It’s widely known that many successful cyber-attacks involve the misuse of an organization’s own privileged accounts, and misuse is enabled by inadequate access management software, policies, or processes. Organizations have turned to cloud infrastructures to enable digital transformation programs. However, by not adequately controlling access to cloud resources, these advancements have opened organizations to a new set of vulnerabilities, which attackers are more than happy to exploit.
Some of the malicious activities that must be detected and controlled are abuse of shared credentials, misuse of elevated privileges by unauthorized users, theft of privileged credentials by cyber-criminals, and abuse of privileges on third-party systems accessed via the cloud.
Traditionally, privileged accounts were mostly given to a small set of administrators who needed access to perform maintenance and upgrade tasks, mostly on networks on-premises or local area networks (LAN). In some cases, senior employees may have also been given elevated access rights for specific tasks. It’s fair to say that this is no longer the case. Privilege management use cases now extend across entire organizations, with users requiring task-based access to data, services, and applications held on legacy systems and multi-cloud-based infrastructures. And, of course, admins still need to perform those traditional privileged tasks.

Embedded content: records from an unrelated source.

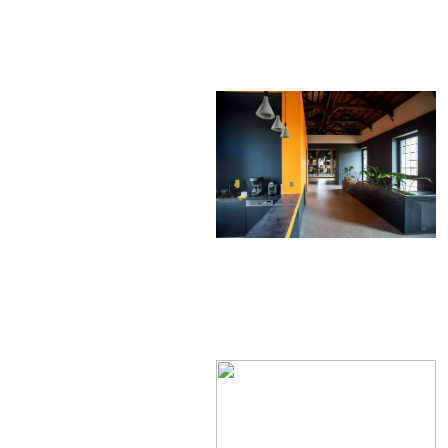
MARİFİ
DERGÂHI
ŞEYH
YUSUF
EFENDİ ÇEŞMESİ Yeri:
Kale Sokak ile Hamam S...
devam »
Hacı Ahmet Ağa
Çeşmesi - Mermerli
Çeşme -URLA
Hacı
Ahmed
Ağa
Çeşmesi -
Mermerli
Çeşme –
1645/1646 Camiatik
Mahalles...
devam »
ÇORAKKAPI
(TAŞRAKAPI) CAMİ -
MERKEZ
Çorakkapı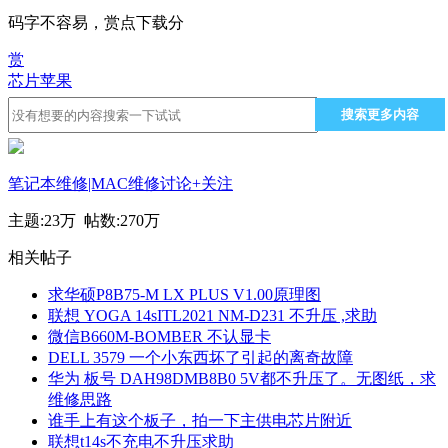
码字不容易，赏点下载分
赏
芯片
苹果
搜索更多内容
笔记本维修|MAC维修讨论
+关注
主题:
23万
帖数:
270万
相关帖子
求华硕P8B75-M LX PLUS V1.00原理图
联想 YOGA 14sITL2021 NM-D231 不升压 ,求助
微信B660M-BOMBER 不认显卡
DELL 3579 一个小东西坏了引起的离奇故障
华为 板号 DAH98DMB8B0 5V都不升压了。无图纸，求
维修思路
谁手上有这个板子，拍一下主供电芯片附近
联想t14s不充电不升压求助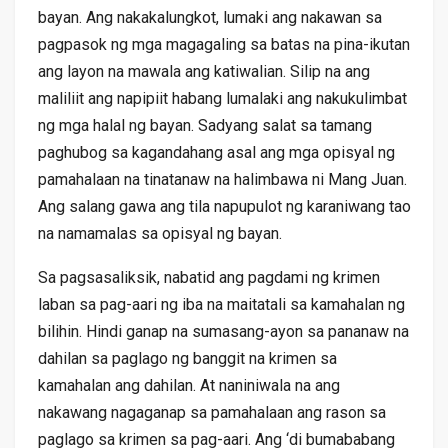
bayan. Ang nakakalungkot, lumaki ang nakawan sa
pagpasok ng mga magagaling sa batas na pina-ikutan
ang layon na mawala ang katiwalian. Silip na ang
maliliit ang napipiit habang lumalaki ang nakukulimbat
ng mga halal ng bayan. Sadyang salat sa tamang
paghubog sa kagandahang asal ang mga opisyal ng
pamahalaan na tinatanaw na halimbawa ni Mang Juan.
Ang salang gawa ang tila napupulot ng karaniwang tao
na namamalas sa opisyal ng bayan.
Sa pagsasaliksik, nabatid ang pagdami ng krimen
laban sa pag-aari ng iba na maitatali sa kamahalan ng
bilihin. Hindi ganap na sumasang-ayon sa pananaw na
dahilan sa paglago ng banggit na krimen sa
kamahalan ang dahilan. At naniniwala na ang
nakawang nagaganap sa pamahalaan ang rason sa
paglago sa krimen sa pag-aari. Ang ‘di bumababang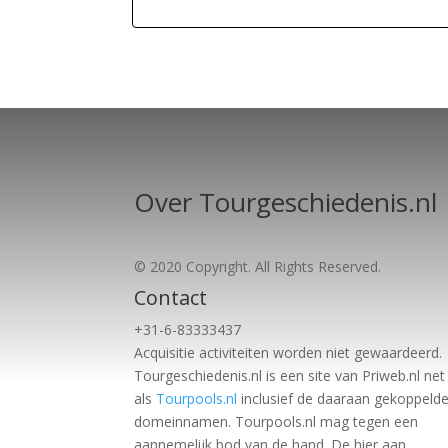
Over Tourgeschiedenis.nl
© 2020 Copyright. All Rights Reserved.
Contact
+31-6-83333437
Acquisitie activiteiten worden
niet gewaardeerd.
Tourgeschiedenis.nl is een site van Priweb.nl net
als
Tourpools.nl
inclusief de daaraan gekoppeld
domeinnamen. Tourpools.nl mag tegen een
aannemelijk bod van de hand. De hier aan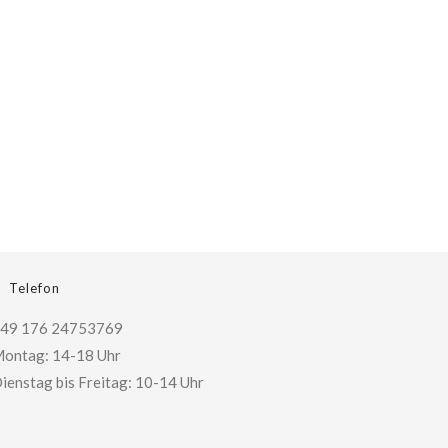
Telefon
49 176 24753769
ontag: 14-18 Uhr
ienstag bis Freitag: 10-14 Uhr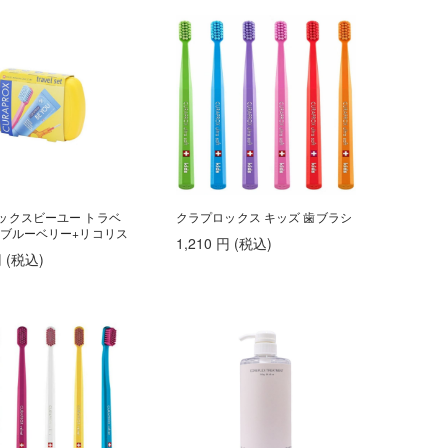
ックスビーユー トラベ
クラプロックス キッズ 歯ブラシ
 ブルーベリー+リコリス
1,210
円
(税込
)
円
(税込
)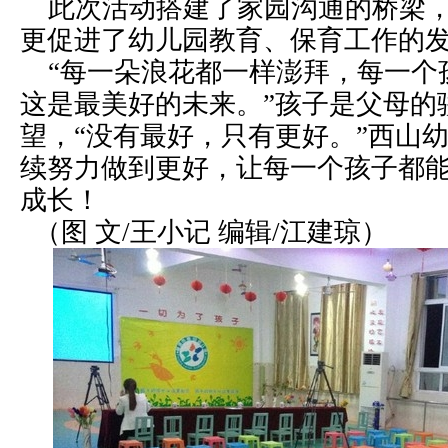
此次活动搭建了家园沟通的桥梁，
更促进了幼儿园教育、保育工作的
“每一朵浪花都一样澎拜，每一个
这是最美好的未来。”孩子是父母的
望，“没有最好，只有更好。”西山
续努力做到更好，让每一个孩子都
成长！
（图 文/王小记 编辑/江建琼）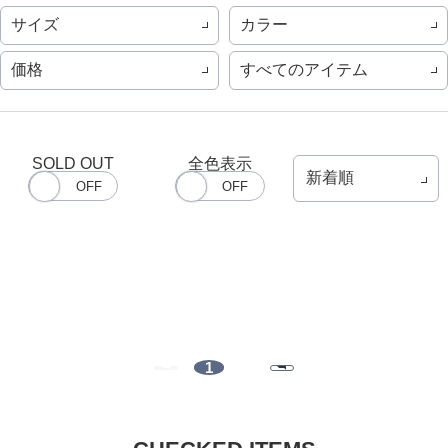
サイズ
カラー
価格
すべてのアイテム
SOLD OUT
全色表示
1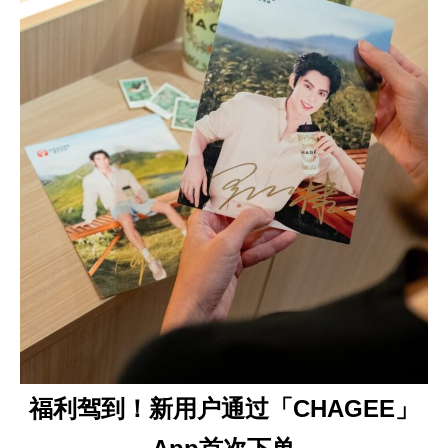
福利驾到！新用户通过「CHAGEE」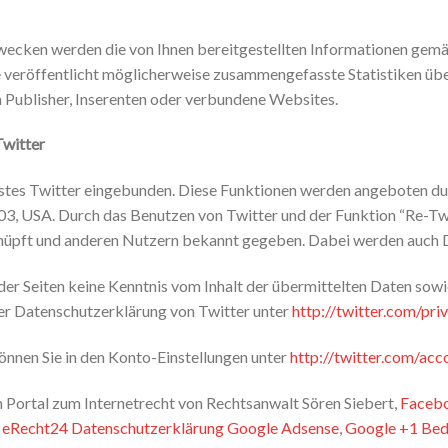
ecken werden die von Ihnen bereitgestellten Informationen gem
eröffentlicht möglicherweise zusammengefasste Statistiken über
a Publisher, Inserenten oder verbundene Websites.
Twitter
stes Twitter eingebunden. Diese Funktionen werden angeboten durch
103, USA. Durch das Benutzen von Twitter und der Funktion “Re-T
üpft und anderen Nutzern bekannt gegeben. Dabei werden auch D
r der Seiten keine Kenntnis vom Inhalt der übermittelten Daten sow
der Datenschutzerklärung von Twitter unter
http://twitter.com/pri
önnen Sie in den Konto-Einstellungen unter
http://twitter.com/acc
Portal zum Internetrecht von Rechtsanwalt Sören Siebert,
Facebo
,
eRecht24 Datenschutzerklärung Google Adsense
,
Google +1 Bed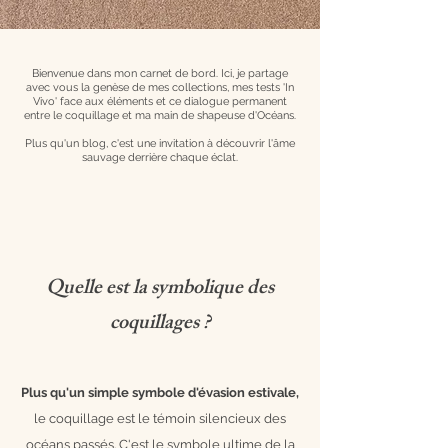
Bienvenue dans mon carnet de bord. Ici, je partage
avec vous la genèse de mes collections, mes tests 'In
Vivo' face aux éléments et ce dialogue permanent
entre le coquillage et ma main de shapeuse d'Océans.
Plus qu'un blog, c'est une invitation à découvrir l'âme
sauvage derrière chaque éclat.
Quelle est la symbolique des
coquillages ?
Plus qu'un simple symbole d'évasion estivale,
le coquillage est le témoin silencieux des
océans passés. C'est le symbole ultime de la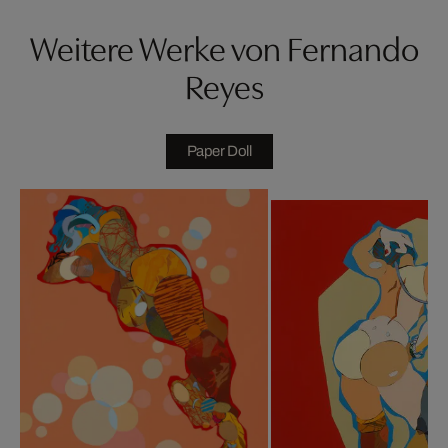
Weitere Werke von Fernando
Reyes
Paper Doll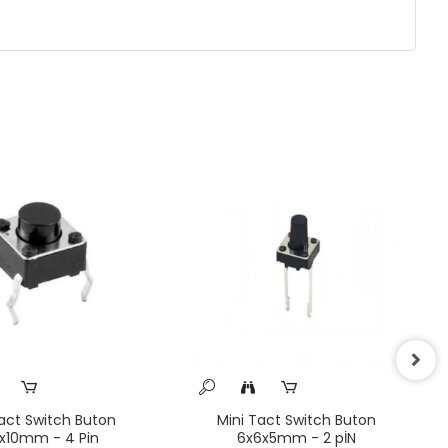
act Switch Buton
Mini Tact Switch Buton
x10mm - 4 Pin
6x6x5mm - 2 pİN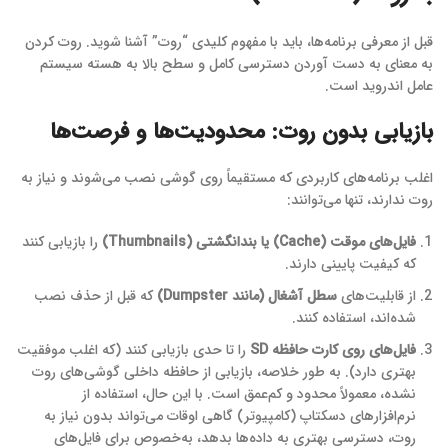
قبل از معرفی برنامه‌ها، باید با مفهوم کلیدی “روت” آشنا شوید. روت کردن
به معنای به دست آوردن دسترسی کامل و سطح بالا به هسته سیستم
عامل اندروید است.
بازیابی بدون روت: محدودیت‌ها و فرصت‌ها
اغلب برنامه‌های کاربردی که مستقیماً روی گوشی نصب می‌شوند و نیاز به
روت ندارند، تنها می‌توانند:
فایل‌های موقت (Cache) یا بندانگشتی (Thumbnails)
را بازیابی کنند
که کیفیت پایینی دارند.
از قابلیت‌های
سطل آشغال (مانند Dumpster)
که قبل از حذف نصب
شده‌اند، استفاده کنند.
فایل‌های روی کارت حافظه SD
را تا حدی بازیابی کنند (که اغلب موفقیت
بهتری دارد). به طور خلاصه، بازیابی از حافظه داخلی گوشی‌های روت
نشده، معمولاً محدود و کم‌عمق است. با این حال، استفاده از
نرم‌افزارهای دسکتاپ (کامپیوتر) گاهی اوقات می‌تواند بدون نیاز به
روت، دسترسی بهتری به داده‌ها بدهد، به‌خصوص برای فایل‌های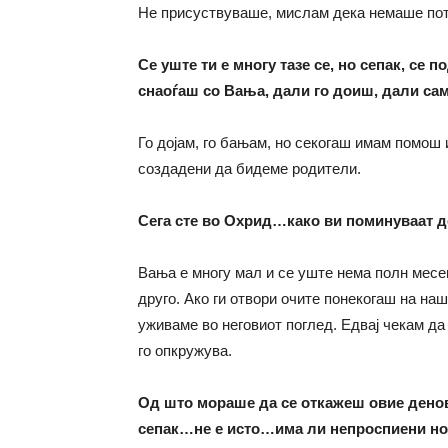
Не присуствуваше, мислам дека немаше по
Се уште ти е многу тазе се, но сепак, се 
снаоѓаш со Вања, дали го доиш, дали сам
Го дојам, го бањам, но секогаш имам помош
создадени да бидеме родители.
Сега сте во Охрид…како ви поминуваат д
Вања е многу мал и се уште нема полн месе
друго. Ако ги отвори очите понекогаш на на
уживаме во неговиот поглед. Едвај чекам да
го опкружува.
Од што мораше да се откажеш овие денов
сепак…не е исто…има ли непросп
иен
и н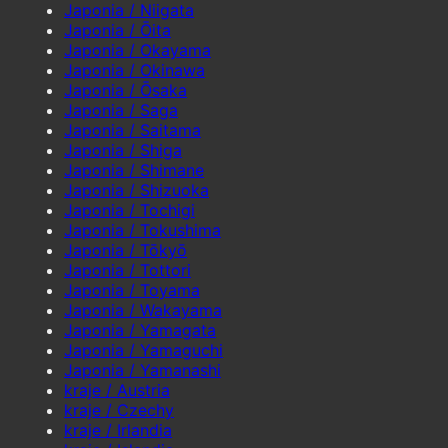
Japonia / Niigata
Japonia / Ōita
Japonia / Okayama
Japonia / Okinawa
Japonia / Ōsaka
Japonia / Saga
Japonia / Saitama
Japonia / Shiga
Japonia / Shimane
Japonia / Shizuoka
Japonia / Tochigi
Japonia / Tokushima
Japonia / Tōkyō
Japonia / Tottori
Japonia / Toyama
Japonia / Wakayama
Japonia / Yamagata
Japonia / Yamaguchi
Japonia / Yamanashi
kraje / Austria
kraje / Czechy
kraje / Irlandia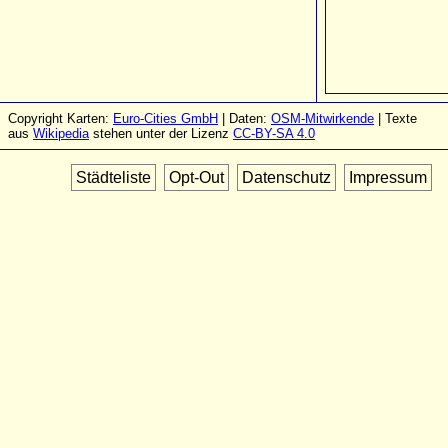
Copyright Karten:
Euro-Cities GmbH
| Daten:
OSM-Mitwirkende
| Texte
aus
Wikipedia
stehen unter der Lizenz
CC-BY-SA 4.0
Städteliste
Opt-Out
Datenschutz
Impressum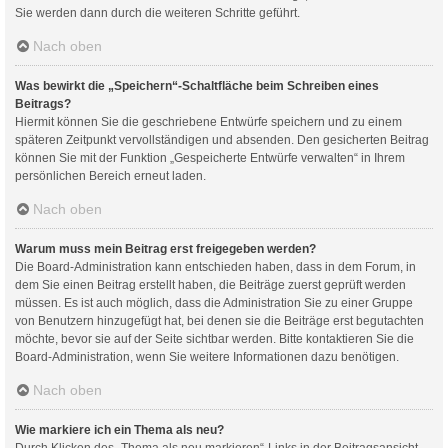
Sie werden dann durch die weiteren Schritte geführt.
Nach oben
Was bewirkt die „Speichern“-Schaltfläche beim Schreiben eines
Beitrags?
Hiermit können Sie die geschriebene Entwürfe speichern und zu einem
späteren Zeitpunkt vervollständigen und absenden. Den gesicherten Beitrag
können Sie mit der Funktion „Gespeicherte Entwürfe verwalten“ in Ihrem
persönlichen Bereich erneut laden.
Nach oben
Warum muss mein Beitrag erst freigegeben werden?
Die Board-Administration kann entschieden haben, dass in dem Forum, in
dem Sie einen Beitrag erstellt haben, die Beiträge zuerst geprüft werden
müssen. Es ist auch möglich, dass die Administration Sie zu einer Gruppe
von Benutzern hinzugefügt hat, bei denen sie die Beiträge erst begutachten
möchte, bevor sie auf der Seite sichtbar werden. Bitte kontaktieren Sie die
Board-Administration, wenn Sie weitere Informationen dazu benötigen.
Nach oben
Wie markiere ich ein Thema als neu?
Durch Klicken des „Thema als neu markieren“-Links in der Beitragsansicht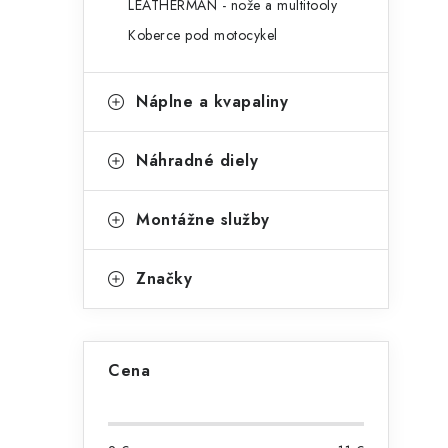
LEATHERMAN - nože a multitooly
Koberce pod motocykel
Náplne a kvapaliny
Náhradné diely
Montážne služby
Značky
Cena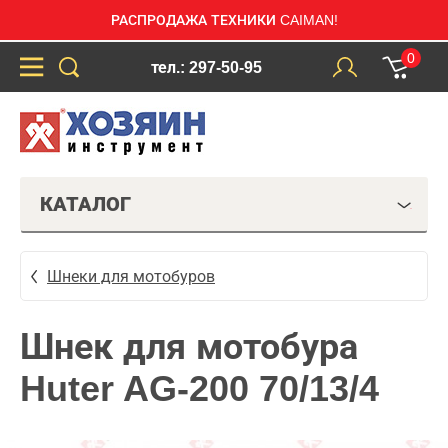
РАСПРОДАЖА ТЕХНИКИ CAIMAN!
0
тел.: 297-50-95
КАТАЛОГ
Шнеки для мотобуров
Шнек для мотобура
Huter AG-200 70/13/4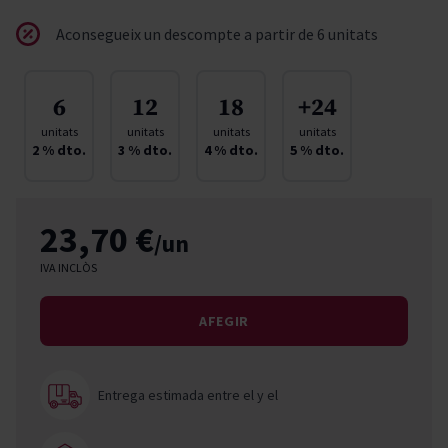
Aconsegueix un descompte a partir de 6 unitats
6
12
18
+24
unitats
unitats
unitats
unitats
2
% dto.
3
% dto.
4
% dto.
5
% dto.
23,70 €
/un
IVA INCLÒS
AFEGIR
Entrega estimada entre el
y el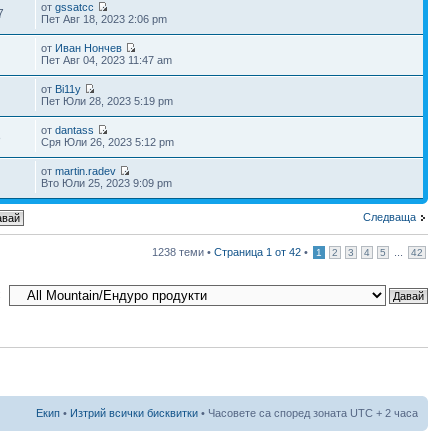
от
gssatcc
7
Пет Авг 18, 2023 2:06 pm
от
Иван Нончев
Пет Авг 04, 2023 11:47 am
от
Bi11y
Пет Юли 28, 2023 5:19 pm
от
dantass
8
Сря Юли 26, 2023 5:12 pm
от
martin.radev
Вто Юли 25, 2023 9:09 pm
Следваща
1238 теми •
Страница
1
от
42
•
...
1
2
3
4
5
42
:
Екип
•
Изтрий всички бисквитки
• Часовете са според зоната UTC + 2 часа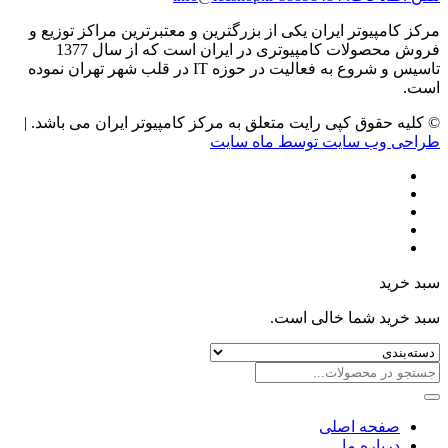
مرکز کامپیوتر ایران یکی از بزرگترین و معتبرترین مراکز توزیع و
فروش محصولات کامپیوتری در ایران است که از سال 1377
تاسیس و شروع به فعالیت در حوزه IT در قلب شهر تهران نموده
است.
© کلیه حقوق کپی رایت متعلق به مرکز کامپیوتر ایران می باشد. |
طراحی وب سایت توسط ماه سایت
سبد خرید
سبد خرید شما خالی است.
صفحه اصلی
درباره ما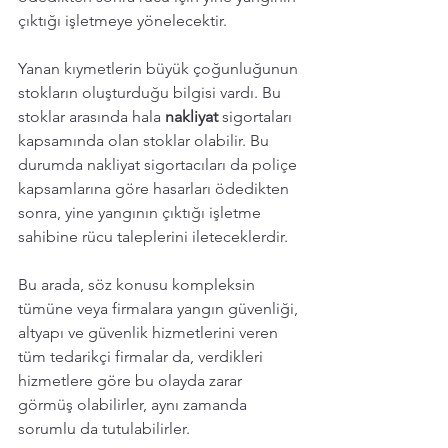
çıktığı işletmeye yönelecektir. 
Yanan kıymetlerin büyük çoğunluğunun 
stokların oluşturduğu bilgisi vardı. Bu 
stoklar arasında hala 
nakliyat 
sigortaları 
kapsamında olan stoklar olabilir. Bu 
durumda nakliyat sigortacıları da poliçe 
kapsamlarına göre hasarları ödedikten 
sonra, yine yangının çıktığı işletme 
sahibine rücu taleplerini ileteceklerdir. 
Bu arada, söz konusu kompleksin 
tümüne veya firmalara yangın güvenliği, 
altyapı ve güvenlik hizmetlerini veren 
tüm tedarikçi firmalar da, verdikleri 
hizmetlere göre bu olayda zarar 
görmüş olabilirler, aynı zamanda 
sorumlu da tutulabilirler.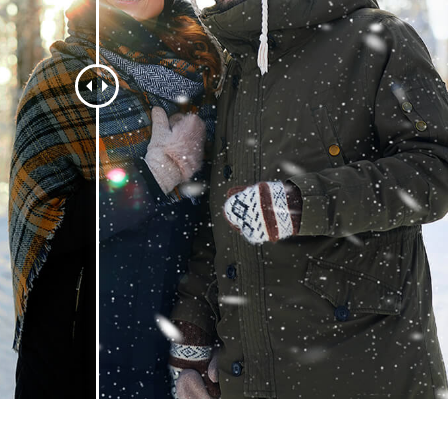
รรีทัชสินค้า
บริการรีทัชเครื่องประดับ
ข้อมูลการฝึกอบร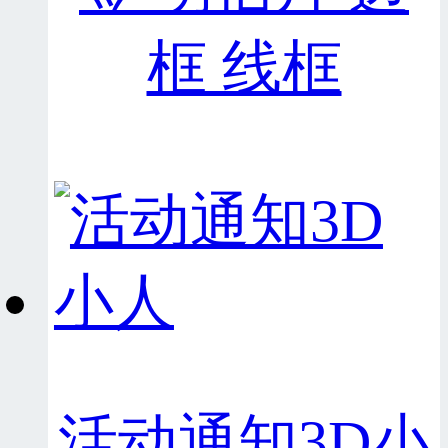
框 线框
活动通知3D小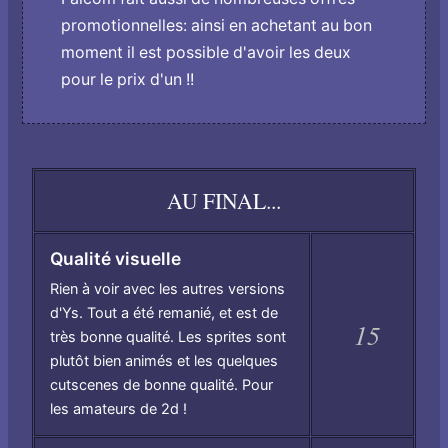
promotionnelles: ainsi en achetant au bon
moment il est possible d'avoir les deux
pour le prix d'un !!
AU FINAL...
Qualité visuelle
Rien à voir avec les autres versions
d'Ys. Tout a été remanié, et est de
15
très bonne qualité. Les sprites sont
plutôt bien animés et les quelques
cutscenes de bonne qualité. Pour
les amateurs de 2d !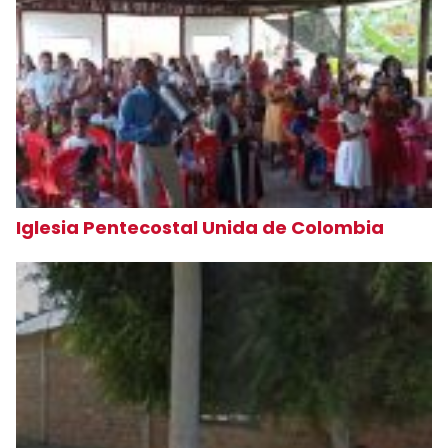
Iglesia Pentecostal Unida de Colombia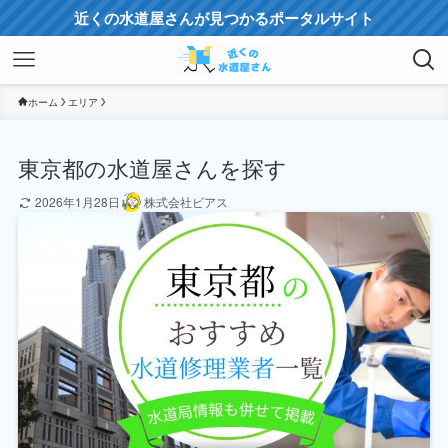
近くの水道屋さんが見つかるポータルサイト
ホーム
エリア
東京都の水道屋さんを探す
2026年1月28日
株式会社ビアス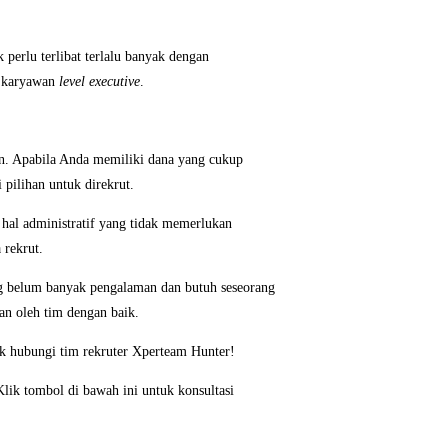
 perlu terlibat terlalu banyak dengan
h karyawan
level executive
.
an. Apabila Anda memiliki dana yang cukup
i pilihan untuk direkrut.
al administratif yang tidak memerlukan
 rekrut.
g belum banyak pengalaman dan butuh seseorang
an oleh tim dengan baik.
uk hubungi tim rekruter Xperteam Hunter!
Klik tombol di bawah ini untuk konsultasi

This change explains why PAM software, in general, has developed considerably in the last few years. Both new and traditional vendors have responded well to demands for more advanced PAM capabilities suitable for the modern computing era.
Interest in Least Privilege architecture and policies has also grown as organizations look to secure the cloud. Buyers are increasingly aware that a well-configured and up-to-date PAM platform can be an integral part of any such architecture and that the traditional architecture of PAM must be extended to support cloud environments and SaaS applications and services.
The future of business operations will revolve around a new paradigm of a highly dynamic IT architecture that melds multiple cloud platforms with legacy networks on premises, partner networks, and even, in some cases, mainframe installations. This Dynamic Resource Entitlement and Access Management (DREAM) paradigm is what the next iteration of modern PAM platforms (and other identity and data governance tools) must be engineered to support; to deliver secure access and greater business value across a new generation of cloud resources.
These new, ultra-hybrid networks will push existing identity and security frameworks to their limit and call for solutions that provide controlled, rapid access to dynamic, often ephemeral resources, wherever they exist.
For PAM vendors, this has meant including Cloud Infrastructure Entitlement Management (CIEM) capabilities as the first step towards fulfilling the DREAM paradigm and extend the reach of privileged access into dynamic environments. To be successful, l however, they must operate at the speed and service levels that users expect, provide unified access across all cloud platforms, and deliver the advanced monitoring and controls of privileged access in the cloud.